Alato qui pede carpis iter

Alato qui pede carpis iter

« Toi dont les pieds ailés fendent l’air… » Commençons donc par une invocation à Mercure, le dieu des voyages, qui a certainement veillé sur l’empereur Hadrien tout au long de son règne (117-138). Spécialiste de l’Antiquité, Dimitri Tilloi-d'Ambrosi, qui enseigne à Lyon III, revient, dans un ouvrage extrêmement plaisant et riche, sur l’étonnante singularité de ce prince qui a arpenté toutes les provinces, ou presque, d’un empire-monde, qui courait de l’Espagne à l’Euphrate. 


Longue de 6 m., la table de Peutinger (copie du XIIIe s.) est une carte routière antique qui couvre l’Empire. 

 

Ces voyages, perpétuels, sont d’abord un « art de gouverner », qui matérialise le dialogue entre l’empereur et les provinces – aussi périphériques fussent-elles – ainsi que la romanité triomphante, par les armes et par la culture.


Les « joyeuses entrées » médiévales – ainsi que les voyages présidentiels – doivent beaucoup à la cérémonie de l’adventus, le cérémonial antique déployé par les cités visitées pour honorer Hadrien…

La vehiculatio – le réseau de stations publiques qui jalonnent les routes – permet le déplacement de l’empereur et de son imposante suite (près de 5000 personnes, l’équivalent d’une légion !) qui fonctionne comme une administration « en marche » : au cours de ses périples, Hadrien reçoit des ambassades, tranche des litiges, rend la justice tout en se livrant à des activités qui anticipent les grands tours du XVIIIe s., qui illustrent bien le penchant intellectuel de ce prince érudit. 

 

« Il avait une telle passion pour les voyages qu’il voulait connaître sur le terrain tout ce qu’il avait lu à propos des sites du monde entier » (Histoire Auguste)

 

Mais ici encore une portée politique : la visite de monuments prestigieux – qu’il s’agisse de sa chère Athènes ou du tombeau d’Alexandre – met en valeur la culture gréco-latine de l’Empire (Paul Veyne parlait d’un « empire gréco-romain »). Se rendre sur des sites naturels hors du commun permet de magnifier les liens unissant l’empereur aux dieux : on pense au Nil (Antinoüs s’est-il livré à un suicide rituel pour assurer la longévité de son cher maître ?) et aux sommets de montagnes, qui soulignent la proximité d’Hadrien avec Sol, la divinité solaire qui connaît un succès croissant à partir du IIe s. 

Pour les cités visitées, c’est en tout cas l’assurance de bénéficier des largesses impériales : prise en charge des travaux de restauration après un séisme, promotions juridiques et, plus généralement, embellissement de la ville par l’érection de monuments de prestige. Cet évergétisme s’exprime en particulier par l’attention portée par l’empereur aux aqueducs et aux thermes : la maîtrise de l’eau acquiert ici une dimension symbolique et politique, qui matérialise « les bienfaits que l’empereur peut accorder au plus grand nombre ». 


En effet, si Hadrien incarne le « souverain de la romanité », quoi de plus romain que les plaisirs du thermalisme ? Et c’est une Japonaise qui, avec un superbe et original manga, Thermae Romae, célèbre Hadrien ainsi que les civilisations balnéaires romaine et japonaise. 

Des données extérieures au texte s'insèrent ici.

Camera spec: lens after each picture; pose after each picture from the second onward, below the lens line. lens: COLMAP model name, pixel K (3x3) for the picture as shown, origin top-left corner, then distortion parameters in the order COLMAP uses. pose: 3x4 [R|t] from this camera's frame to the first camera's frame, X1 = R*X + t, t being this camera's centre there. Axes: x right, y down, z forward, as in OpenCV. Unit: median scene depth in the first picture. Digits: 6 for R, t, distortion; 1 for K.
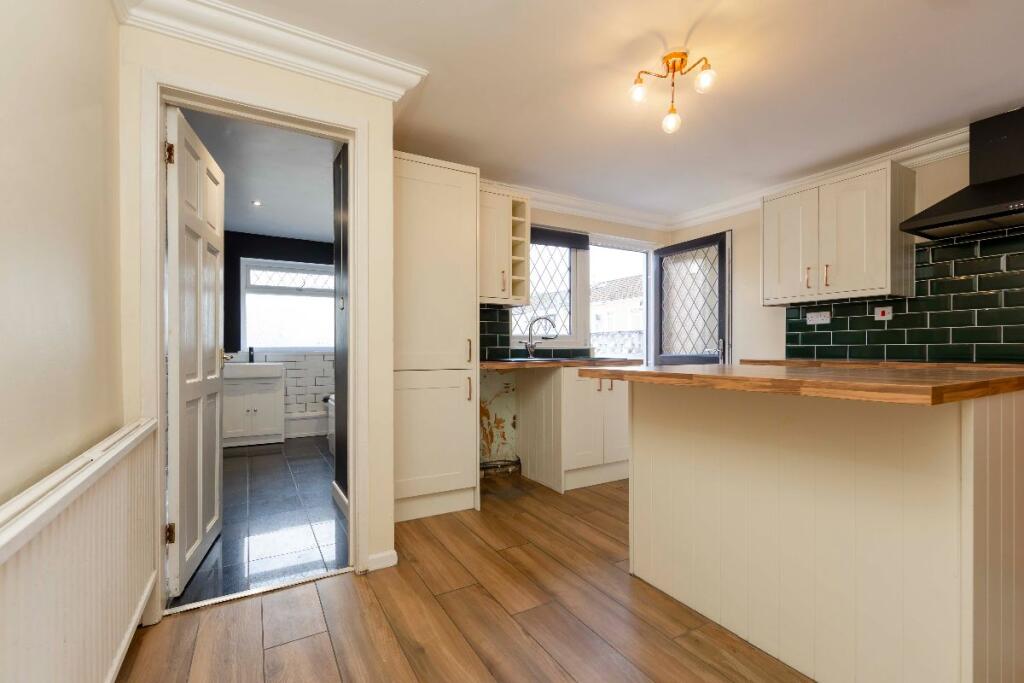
lens RADIAL K [[432.1, 0, 512.2], [0, 432.1, 342.6], [0, 0, 1]] dist [-0.017237, 0.000025]
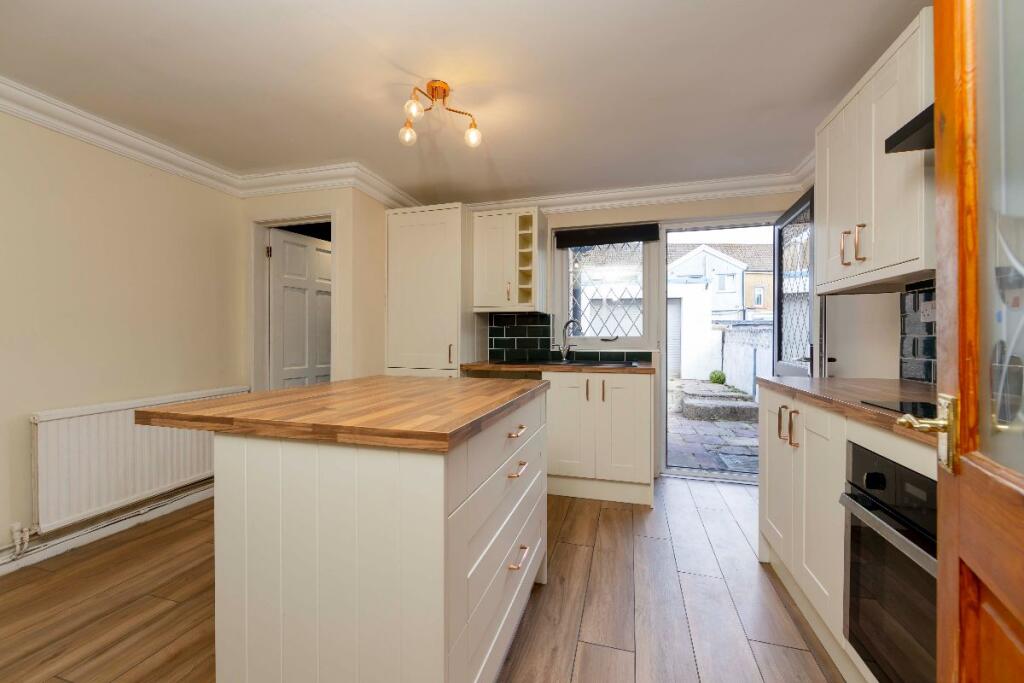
lens RADIAL K [[380.4, 0, 515.0], [0, 380.4, 342.8], [0, 0, 1]] dist [0.001133, 0.000022]
pose [[0.679741, -0.000223, -0.733452, 0.628937], [0.003435, 0.999990, 0.002879, -0.008621], [0.733444, -0.004477, 0.679735, 0.297705]]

Sous le règne d’Hadrien, Lucius Modestus, un jeune architecte, lors d’une séance dans des thermes de Rome, est projeté dans des allers et retours temporels entre la Cité Éternelle et les onsen (bains thermaux japonais) du XXIe s. De ses voyages dans notre temps, il puise des inspirations qui bien vite, attirent l’attention d’Hadrien. La talentueuse mangaka brosse un portrait de l’empereur inspiré des écrits de Marguerite Duras et ce prince éclairé puise dans la sérénité du thermalisme sa volonté d’établir la pax romana. Et on retrouve ici, non sans amusement, toute la place que Dimitri Tilloi-d'Ambrosi accorde à la maîtrise des eaux par le pouvoir impérial... 

 


Les Voyages d’Hadrien : Sur les traces de l'empereur nomade, par Dimitri Tilloi D'Ambrosi (Arkhè, 2020, 204 p., 19 euros)


Thermae Romae, l’intégrale, par Mari Yamazaki (Casterman, trois vols., 2013-2014, 25 euros chaque).


Music of Ancient Rome (Vol. II, instruments à cordes), par Synaulia (CD, Amiata, 2002).